### ACTIVITY
All that should come back is the lines of the data below from the one containing "white bookcase [55,162,246,467]" to the one containing "picture [505,7,560,63] ->", inclusive, exactly as they stand.

>>

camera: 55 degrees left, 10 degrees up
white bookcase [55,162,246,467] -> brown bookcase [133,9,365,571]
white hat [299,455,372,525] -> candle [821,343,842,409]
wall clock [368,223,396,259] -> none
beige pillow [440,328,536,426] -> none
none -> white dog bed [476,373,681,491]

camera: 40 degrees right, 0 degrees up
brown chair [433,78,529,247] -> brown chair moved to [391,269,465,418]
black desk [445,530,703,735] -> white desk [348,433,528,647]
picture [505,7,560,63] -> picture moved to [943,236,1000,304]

<<
>>

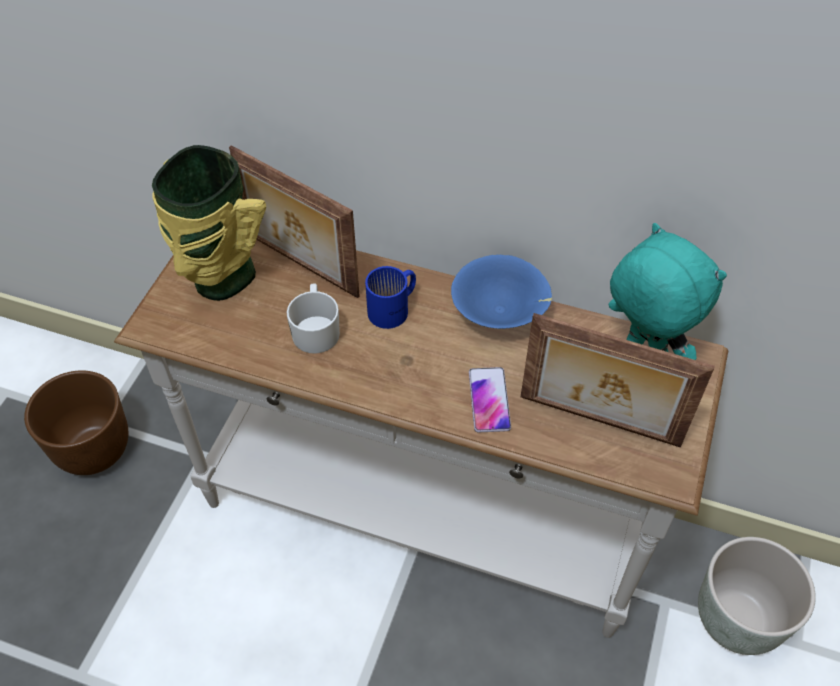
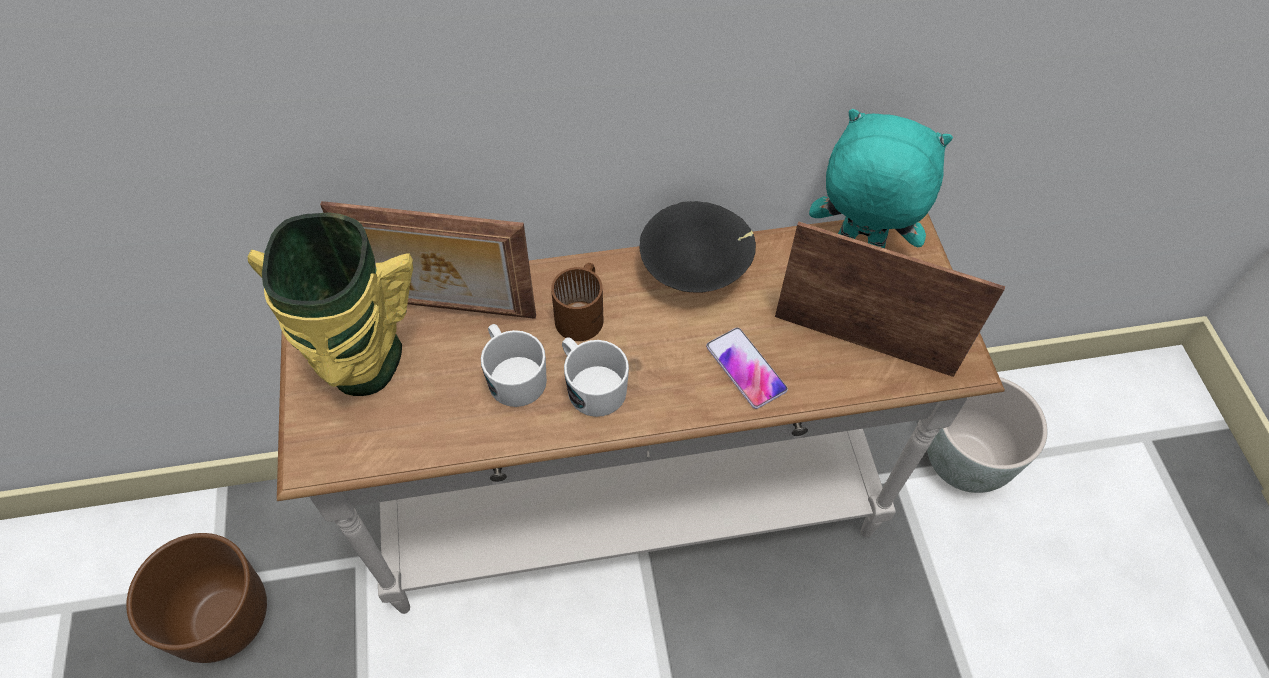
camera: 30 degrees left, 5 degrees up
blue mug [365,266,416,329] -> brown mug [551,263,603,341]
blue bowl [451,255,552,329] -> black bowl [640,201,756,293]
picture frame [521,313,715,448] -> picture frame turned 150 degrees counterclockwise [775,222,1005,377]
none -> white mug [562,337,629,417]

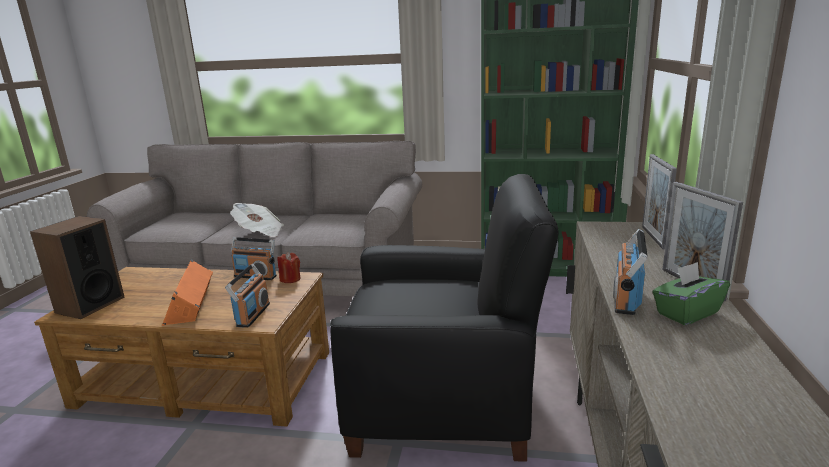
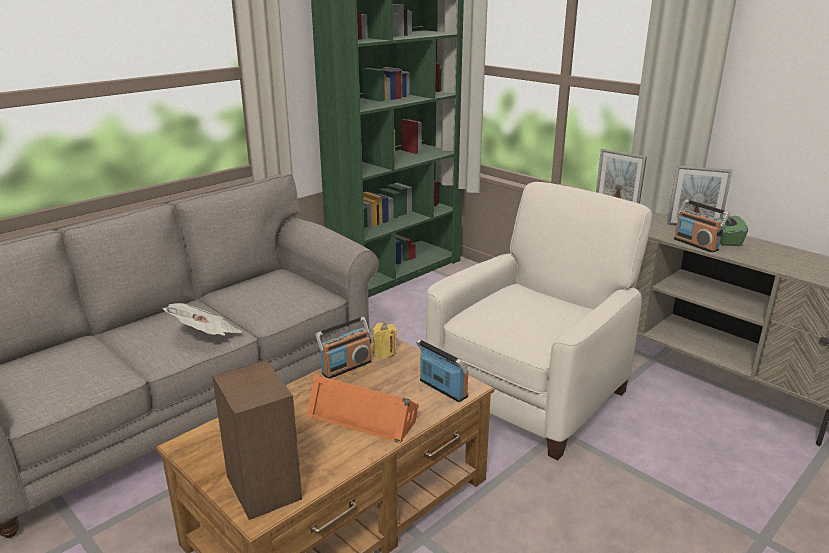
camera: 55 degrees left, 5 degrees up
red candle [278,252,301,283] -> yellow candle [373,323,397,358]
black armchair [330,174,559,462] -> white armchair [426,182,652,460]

<<

### RESPONSE BELOW
white bookcase [55,162,246,467] -> brown bookcase [133,9,365,571]
white hat [299,455,372,525] -> candle [821,343,842,409]
wall clock [368,223,396,259] -> none
beige pillow [440,328,536,426] -> none
none -> white dog bed [476,373,681,491]

camera: 40 degrees right, 0 degrees up
brown chair [433,78,529,247] -> brown chair moved to [391,269,465,418]
black desk [445,530,703,735] -> white desk [348,433,528,647]
picture [505,7,560,63] -> picture moved to [943,236,1000,304]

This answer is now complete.